Department of Microbiology, Faculty of Medicine, Chulalongkorn University, Bangkok, Thailand; Center of Excellence on Translational Research in Inflammation and Immunology (CETRII), Thailand
Narintorn Dueanphen
The Petrochemistry and Polymer Science Program, Faculty of Science, Chulalongkorn University, Bangkok, Thailand
Nisha Wanichwecharungruang
Central Chest Institute of Thailand, Nonthaburi, Thailand
Asada Leelahavanichkul
Department of Microbiology, Faculty of Medicine, Chulalongkorn University, Bangkok, Thailand; Center of Excellence on Translational Research in Inflammation and Immunology (CETRII), Thailand
Tanapat Palaga
Center of Excellence in Materials and Bio-Interfaces, Department of Chemistry, Faculty of Science, Chulalongkorn University, Bangkok, Thailand; Department of Microbiology, Faculty of Science, Chulalongkorn University Bangkok, Thailand
Kiat Ruxrungtham
Chula Vaccine Research Center (ChulaVRC) and School of Global Health, Department of Medicine, Faculty of Medicine, Chulalongkorn University, Bangkok 10330, Thailand
Supason Wanichwecharungruang
Center of Excellence in Materials and Bio-Interfaces, Department of Chemistry, Faculty of Science, Chulalongkorn University, Bangkok, Thailand; Corresponding author.
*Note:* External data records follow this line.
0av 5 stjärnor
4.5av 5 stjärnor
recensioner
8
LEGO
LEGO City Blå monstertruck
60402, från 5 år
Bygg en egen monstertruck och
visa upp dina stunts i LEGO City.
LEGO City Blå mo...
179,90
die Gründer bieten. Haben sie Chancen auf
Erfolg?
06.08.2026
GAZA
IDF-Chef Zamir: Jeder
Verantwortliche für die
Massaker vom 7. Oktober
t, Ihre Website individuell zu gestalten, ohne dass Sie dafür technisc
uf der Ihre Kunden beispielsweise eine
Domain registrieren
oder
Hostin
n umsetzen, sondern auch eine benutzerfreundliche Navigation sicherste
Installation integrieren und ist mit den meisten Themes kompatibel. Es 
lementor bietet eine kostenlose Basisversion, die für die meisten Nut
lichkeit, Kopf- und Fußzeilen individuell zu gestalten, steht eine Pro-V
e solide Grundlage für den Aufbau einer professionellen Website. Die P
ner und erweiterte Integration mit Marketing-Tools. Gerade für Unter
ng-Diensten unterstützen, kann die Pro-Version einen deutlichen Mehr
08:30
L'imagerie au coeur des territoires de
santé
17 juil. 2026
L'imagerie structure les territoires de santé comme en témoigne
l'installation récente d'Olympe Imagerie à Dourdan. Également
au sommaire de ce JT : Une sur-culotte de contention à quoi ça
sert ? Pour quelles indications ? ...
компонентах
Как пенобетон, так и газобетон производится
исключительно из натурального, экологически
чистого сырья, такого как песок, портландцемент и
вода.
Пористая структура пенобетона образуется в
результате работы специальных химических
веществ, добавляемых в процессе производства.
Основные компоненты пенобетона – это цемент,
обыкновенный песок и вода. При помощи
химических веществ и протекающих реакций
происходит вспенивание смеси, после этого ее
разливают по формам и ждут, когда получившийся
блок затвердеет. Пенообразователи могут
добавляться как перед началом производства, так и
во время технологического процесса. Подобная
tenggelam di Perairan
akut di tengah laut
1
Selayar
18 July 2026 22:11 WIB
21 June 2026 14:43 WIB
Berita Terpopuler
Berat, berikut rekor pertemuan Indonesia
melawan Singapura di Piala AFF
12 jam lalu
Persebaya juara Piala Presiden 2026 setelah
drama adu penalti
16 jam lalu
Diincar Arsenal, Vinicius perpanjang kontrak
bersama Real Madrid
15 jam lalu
Although vaccine administration by microneedles has been demonstrated, delivery reliability issues have prevented their implementation. Through an ex vivo porcine skin experiment, we show visual evidence indicating that detachable dissolvable microneedles (DDMN) can deposit cargo into the dermis with insignificant loss of cargo to the stratum corneum. Using ovalbumin (OVA), a model antigen vaccine, as a cargo, the ex vivo experiments yielded a delivery efficiency of 86.08 ± 4.16 %. At room temperature, OVA could be stabilized for up to 35 days in DDMN made from hyaluronic acid and trehalose. The DDMN matrix could improve the denaturation temperature of the OVA from around 70–120 °C to over 150 °C, as demonstrated by differential scanning calorimetric analysis. In vivo delivery of OVA antigen into the mice's skin via DDMN elicited 10 times higher specific antibody responses compared to conventional intramuscular injection. We envision DDMN as an effective, precise dosing, intradermal vaccine delivery system that may require no cold-chain, offers a dose-sparing effect, and can be administered easily.